[DOCUMENT SEGMENT Boundary: Start]

Half of the result trivially goes away because many of those samples are multiplied by zero.  The bracket notation
$x[1]$, for example, simply means to use the first sample from $x[n]$.  Note that we count starting from index zero
in this notation so $x[1] = -0.1432$ and not $-0.3649$.  Using the same procedure, we can calculate
the imaginary summation as well.  That result is $-0.8415i$.  Therefore, the value of 
$X_2$ is $0.5404 - 0.8415i$.  Note that $X_2$ is non-zero!  Therefore we can see that the frequency 2Hz is
indeed part of our signal as it should be.

[DOCUMENT SEGMENT Boundary: End]
[INFORMATION PROVIDED Boundary: Start]

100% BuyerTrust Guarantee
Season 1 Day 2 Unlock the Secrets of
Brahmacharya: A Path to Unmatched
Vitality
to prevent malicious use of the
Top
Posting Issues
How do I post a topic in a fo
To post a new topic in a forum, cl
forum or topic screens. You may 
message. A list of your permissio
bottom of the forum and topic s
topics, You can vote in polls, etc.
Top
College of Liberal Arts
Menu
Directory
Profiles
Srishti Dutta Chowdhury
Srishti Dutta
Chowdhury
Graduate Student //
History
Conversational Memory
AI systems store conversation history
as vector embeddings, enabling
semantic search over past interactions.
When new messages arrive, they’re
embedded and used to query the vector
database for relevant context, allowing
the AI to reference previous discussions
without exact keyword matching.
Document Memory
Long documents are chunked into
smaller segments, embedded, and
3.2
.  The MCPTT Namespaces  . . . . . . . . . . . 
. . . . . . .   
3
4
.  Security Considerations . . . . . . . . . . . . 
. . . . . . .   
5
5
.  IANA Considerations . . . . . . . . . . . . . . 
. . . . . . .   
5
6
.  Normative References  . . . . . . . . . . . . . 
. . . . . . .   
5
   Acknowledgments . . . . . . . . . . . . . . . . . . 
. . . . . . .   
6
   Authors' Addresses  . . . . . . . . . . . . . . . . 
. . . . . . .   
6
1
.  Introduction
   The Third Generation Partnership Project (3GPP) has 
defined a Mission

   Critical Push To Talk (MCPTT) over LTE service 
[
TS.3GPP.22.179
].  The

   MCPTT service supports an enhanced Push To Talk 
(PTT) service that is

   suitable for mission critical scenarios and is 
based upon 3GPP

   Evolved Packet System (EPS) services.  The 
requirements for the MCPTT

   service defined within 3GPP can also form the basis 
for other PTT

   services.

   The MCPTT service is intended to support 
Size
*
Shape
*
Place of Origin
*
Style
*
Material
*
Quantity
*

[INFORMATION PROVIDED Boundary: End]

TO-DO ITEM
Please reproduce the frequency-calculation passage between "Half of the" and "it should be.", inclusive, switching "signal" to "waveform".

RESPONSE AREA
Half of the result trivially goes away because many of those samples are multiplied by zero.  The bracket notation
$x[1]$, for example, simply means to use the first sample from $x[n]$.  Note that we count starting from index zero
in this notation so $x[1] = -0.1432$ and not $-0.3649$.  Using the same procedure, we can calculate
the imaginary summation as well.  That result is $-0.8415i$.  Therefore, the value of 
$X_2$ is $0.5404 - 0.8415i$.  Note that $X_2$ is non-zero!  Therefore we can see that the frequency 2Hz is
indeed part of our waveform as it should be.